Saturday, May 2, 2009

Rough day, revisited

Dear Daughter,

Today was a rough day. Something is going on with you, and I'm not sure what. I think it might be a combination of some new teeth coming in (you have fourteen already!) and your burgeoning independance. Today you would get very upset if you didn't get what you wanted. Sometimes you would get so mad that you would lie on your tummy on the floor and cry for a little while. You were so sad, and that made me sad. Sometimes you were really happy, though, too! You didn't really want to eat much of your supper, but you really liked the applejuice popsicle that I gave you for dessert. You even put some purple rice on top of it! Chicken and vegetables were pretty much a "na-na-na-na-na-na-na!" We'll get more in you tomorrow.

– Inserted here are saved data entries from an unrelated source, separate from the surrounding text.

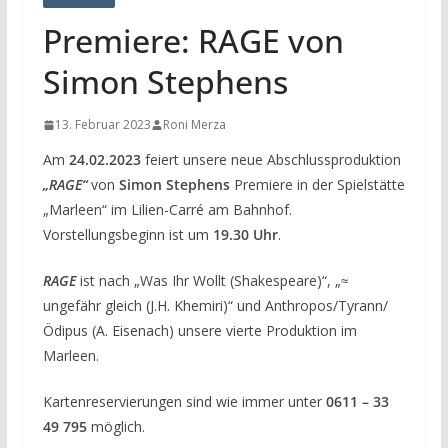
Premiere: RAGE von
Simon Stephens
13. Februar 2023
Roni Merza
Am
24.02.2023
feiert unsere neue Abschlussproduktion
„RAGE“
von
Simon Stephens
Premiere in der Spielstätte
„Marleen“ im Lilien-Carré am Bahnhof.
Vorstellungsbeginn ist um
19.30 Uhr
.
RAGE
ist nach „Was Ihr Wollt (Shakespeare)“, „≈
ungefähr gleich (J.H. Khemiri)“ und Anthropos/Tyrann/
Ödipus (A. Eisenach) unsere vierte Produktion im
Marleen.
Kartenreservierungen sind wie immer unter
0611 – 33
49 795
möglich.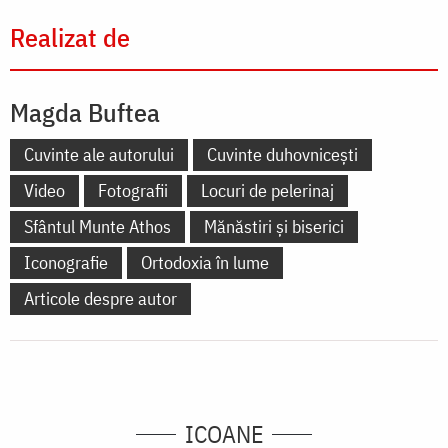
Realizat de
Magda Buftea
Cuvinte ale autorului
Cuvinte duhovnicești
Video
Fotografii
Locuri de pelerinaj
Sfântul Munte Athos
Mănăstiri și biserici
Iconografie
Ortodoxia în lume
Articole despre autor
ICOANE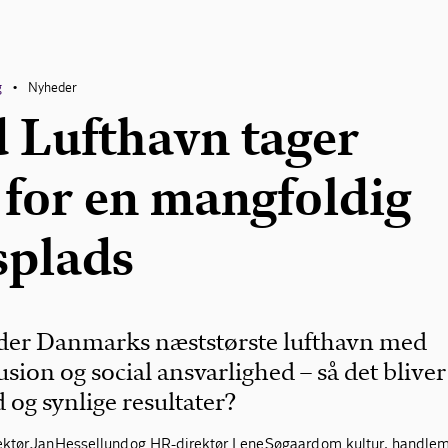
g
Nyheder
•
d Lufthavn tager
 for en mangfoldig
splads
der Danmarks næststørste lufthavn med
usion og social ansvarlighed – så det bliver 
 og synlige resultater?
ektør
Jan
Hessellund
og HR-direktør Lene
Søgaard
om kultur, handle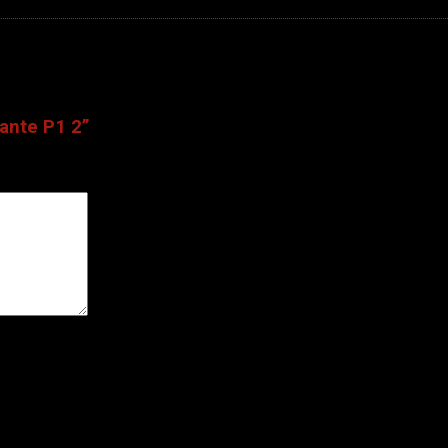
 vấn >
ante P1 2”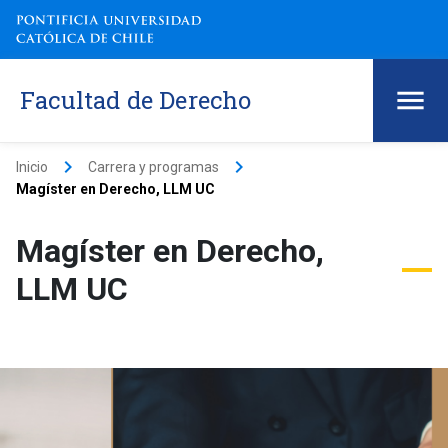
Facultad de Derecho
keyboard_arrow_right
keyboard_arrow_right
Inicio
Carrera y programas
Magíster en Derecho, LLM UC
Magíster en Derecho,
LLM UC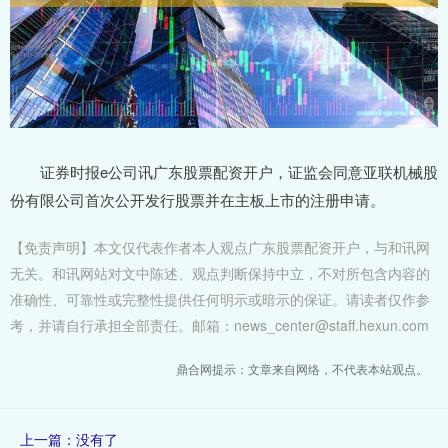
证券时报e公司讯广东股票配资开户，证监会同意亚联机械股
份有限公司首次公开发行股票并在主板上市的注册申请。
【免责声明】本文仅代表作者本人观点广东股票配资开户，与和讯网
无关。和讯网站对文中陈述、观点判断保持中立，不对所包含内容的
准确性、可靠性或完整性提供任何明示或暗示的保证。请读者仅作参
考，并请自行承担全部责任。邮箱：news_center@staff.hexun.com
鼎合网提示：文章来自网络，不代表本站观点。
上一篇：没有了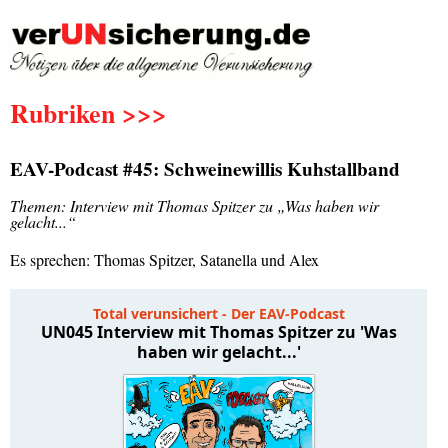
Rubriken >>>
EAV-Podcast #45: Schweinewillis Kuhstallband
Themen: Interview mit Thomas Spitzer zu „Was haben wir
gelacht...“
Es sprechen: Thomas Spitzer, Satanella und Alex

Despite the times when I was exasperated, there were gleaming moments of pure joy. The best one of the whole day was at bathtime. You were playing really well with the octo-bonhommes, and all of a sudden you looked at me with a small smile. Slowly, you lay down in the water and looked up at me. I don't think you could hear me with your ears underwater, lying there very still. Then all of a sudden you laughed at me! It was so wonderful to hear you laugh today with a gleam in your eye as you watched my reaction to your silliness. I loved it and I will always remember that moment when times are rough again. Thank you for the beautiful memory. Love,

Mommy

Sunday, November 25, 2007

My round belly

So the snow has started to fall here. One big storm a couple of nights ago, and everything looks like winter again. I'm ok with winter for a few months, but by March I'm pretty tired of snow on the ground. Summer is my season - I love the warmth and the sun. I even love the heat of those humid Valley days. For some reason, I'm always cold, especially in the winter, so I'm glad that pregnancy has made my body temperature just about normal! So is my husband, J, who gets bed-warming duties when the temperature drops below 0°C.

I feel like my belly is lovely and round, but now at 36 weeks of pregnancy or so, I have gained about 25 pounds. Sounds reasonable and within recommended guidelines, you might say, but the way that my shape has changed means that my belly looks small. There are several explanations for it (long torso, weight gain in other areas, very dense baby, etc.), but I always get comments like "wow - you're so small!" For some reason, it bugs me. Probably because women who have not yet been pregnant often follow up that comment with "I'm going to be such a whale when I'm pregnant!"

Why is there such competition between women? It might not seem like a very competitive thing to say, but there's often the underlying sentiment of suffering making you a better woman. If you didn't have to struggle through enormous weight loss postpartum, then you didn't have the "true" pregnancy experience. My response to such comments is usually along the lines of "well, everyone's body reacts differently. You never know!" I feel like there's a touch of jealousy there, and instead of being proud of my shape and how good I feel, I feel a bit guilty for not gaining weight in a way that makes me look huuuuge.

But if that's been my only problem so far in my pregnancy, that makes me very happy. I love my shape! My belly feels taut and round and low, and it makes my husband smile every time he sees me in profile. I feel healthy and strong and beautiful, and J reminds me of that every day. I love being pregnant and I look forward to meeting the person growing in my belly.

Tuesday, October 9, 2007

October 9, 2007

29 weeks along, and baby due at Christmas. Feeling good - healthy and strong - and anticipating baby's arrival with great joy. Wondering what kind of mother I'll be, and how I will change as a wife. Hoping for husband's understanding and patience with me.